First-Ever Photo of Black Hole To Be Unveiled Next Week

In a major scientific breakthrough, the European Space Agency is expected to blow humanity's collective minds by unveiling the first-ever photo of a black hole next Wednesday.

Well, it's not an actual photo of "Sagittarius A*," the supermassive black hole at the center of the galaxy, the actual black hole is invisible thanks to its massive gravitational pull that's so strong, even light can't escape. Instead, scientists have been able to image the chaos that appears just outside the black hole, known as the black hole's 'Event Horizon.' That's the 'point-of-no-return' for anything heading into the black hole and where our knowledge of physics begin to break down.

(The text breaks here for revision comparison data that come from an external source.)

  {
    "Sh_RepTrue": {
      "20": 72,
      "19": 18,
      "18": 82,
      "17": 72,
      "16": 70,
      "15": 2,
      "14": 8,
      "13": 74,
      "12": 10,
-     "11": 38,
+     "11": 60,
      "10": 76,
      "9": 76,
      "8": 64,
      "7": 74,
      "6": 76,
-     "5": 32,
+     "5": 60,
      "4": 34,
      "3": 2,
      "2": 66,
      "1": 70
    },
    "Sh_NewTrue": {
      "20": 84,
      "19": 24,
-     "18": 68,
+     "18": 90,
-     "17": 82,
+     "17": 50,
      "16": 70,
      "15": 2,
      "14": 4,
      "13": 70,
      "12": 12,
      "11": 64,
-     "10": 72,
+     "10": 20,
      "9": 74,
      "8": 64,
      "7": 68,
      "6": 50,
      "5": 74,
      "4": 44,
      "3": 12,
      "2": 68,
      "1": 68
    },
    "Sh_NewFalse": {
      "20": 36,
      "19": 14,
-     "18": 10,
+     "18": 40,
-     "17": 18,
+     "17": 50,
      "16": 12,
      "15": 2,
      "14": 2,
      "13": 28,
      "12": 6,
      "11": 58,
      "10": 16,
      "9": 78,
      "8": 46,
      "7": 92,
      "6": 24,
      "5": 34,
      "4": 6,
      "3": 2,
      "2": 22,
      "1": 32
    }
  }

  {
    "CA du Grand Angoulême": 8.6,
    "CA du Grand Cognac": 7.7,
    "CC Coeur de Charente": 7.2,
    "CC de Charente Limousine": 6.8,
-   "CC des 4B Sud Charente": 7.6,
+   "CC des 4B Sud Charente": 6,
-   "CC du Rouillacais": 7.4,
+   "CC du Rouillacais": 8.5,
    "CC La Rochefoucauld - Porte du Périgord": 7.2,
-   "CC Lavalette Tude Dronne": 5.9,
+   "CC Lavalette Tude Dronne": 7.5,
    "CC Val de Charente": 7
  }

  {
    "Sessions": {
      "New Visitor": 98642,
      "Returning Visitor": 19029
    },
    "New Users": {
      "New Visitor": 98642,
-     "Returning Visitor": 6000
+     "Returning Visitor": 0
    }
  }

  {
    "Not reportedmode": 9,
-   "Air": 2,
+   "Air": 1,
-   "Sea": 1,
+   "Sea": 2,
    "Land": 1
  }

Because the collaboration was global, the event announcing the team's findings will be too. Six international space agencies will hold press briefings around the world, including in Brussels, Santiago, Shanghai, Taipei and Tokyo will also be held next Wednesday, a release from the agency said.

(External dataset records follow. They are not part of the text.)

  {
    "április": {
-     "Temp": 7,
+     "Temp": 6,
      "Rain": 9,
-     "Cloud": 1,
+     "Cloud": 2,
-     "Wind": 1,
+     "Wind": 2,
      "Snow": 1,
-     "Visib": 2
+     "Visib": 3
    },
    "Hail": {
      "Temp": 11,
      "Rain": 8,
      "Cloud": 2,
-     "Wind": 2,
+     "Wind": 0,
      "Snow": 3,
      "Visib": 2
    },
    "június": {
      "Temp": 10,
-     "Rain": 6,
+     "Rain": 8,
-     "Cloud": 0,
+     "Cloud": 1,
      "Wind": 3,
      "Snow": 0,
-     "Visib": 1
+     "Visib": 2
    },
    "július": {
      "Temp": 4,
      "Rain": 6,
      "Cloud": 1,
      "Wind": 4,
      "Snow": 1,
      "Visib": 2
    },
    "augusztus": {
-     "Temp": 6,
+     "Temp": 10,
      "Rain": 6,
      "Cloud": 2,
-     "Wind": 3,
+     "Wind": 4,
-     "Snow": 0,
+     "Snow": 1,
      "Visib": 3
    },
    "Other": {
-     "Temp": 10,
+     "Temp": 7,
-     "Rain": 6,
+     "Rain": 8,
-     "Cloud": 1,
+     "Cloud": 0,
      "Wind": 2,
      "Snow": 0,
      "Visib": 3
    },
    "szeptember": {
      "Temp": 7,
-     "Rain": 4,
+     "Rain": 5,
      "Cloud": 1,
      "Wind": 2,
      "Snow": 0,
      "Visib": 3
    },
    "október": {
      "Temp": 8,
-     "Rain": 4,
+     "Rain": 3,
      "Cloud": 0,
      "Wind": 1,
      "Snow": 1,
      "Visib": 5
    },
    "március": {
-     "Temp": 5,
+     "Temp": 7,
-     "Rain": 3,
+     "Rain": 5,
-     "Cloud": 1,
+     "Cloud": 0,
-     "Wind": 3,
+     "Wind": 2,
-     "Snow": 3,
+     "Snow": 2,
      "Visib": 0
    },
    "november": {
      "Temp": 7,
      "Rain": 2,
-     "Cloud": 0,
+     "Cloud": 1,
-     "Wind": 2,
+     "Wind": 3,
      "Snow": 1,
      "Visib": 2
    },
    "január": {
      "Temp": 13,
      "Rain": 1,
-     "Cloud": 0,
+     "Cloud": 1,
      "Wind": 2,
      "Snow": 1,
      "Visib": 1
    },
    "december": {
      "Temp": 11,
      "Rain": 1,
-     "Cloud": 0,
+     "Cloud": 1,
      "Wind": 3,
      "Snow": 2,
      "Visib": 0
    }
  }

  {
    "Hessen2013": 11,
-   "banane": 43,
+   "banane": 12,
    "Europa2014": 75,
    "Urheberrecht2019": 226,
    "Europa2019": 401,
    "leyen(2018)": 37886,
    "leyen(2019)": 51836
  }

Black holes are notoriously difficult objects to photograph - for example, the photo at the top of this article is merely an artist rendering of what scientists believe a black hole looks like. Black holes like Sagittarius A are so dense, they create gravitational pulls that are so strong, they bend light, and space.

While the supermassive black hole at the center of our galaxy is more than 4 million times larger than our own sun, Sag A* is so far away, even the most powerful telescope on Earth doesn't stand a chance of mapping its event horizon by itself. Gas falling toward the black hole heats up by billions of degrees, illuminating a silhouette of where the black hole is located. But, by the time those light waves reach Earth, a telescope the size of the planet is needed to resolve the image.

The team was able create a planet-sized telescope by using a network of telescopes located around the world, to create the Event Horizon Telescope (think of it as the Voltron of telescopes). The networked telescopes were so powerful, Astronomy.com points out that a person standing in New York City using the ETH could use it to read the writing on a quarter in Los Angeles.

The announcement will be streamed live on the National Science Foundation's website next Wednesday.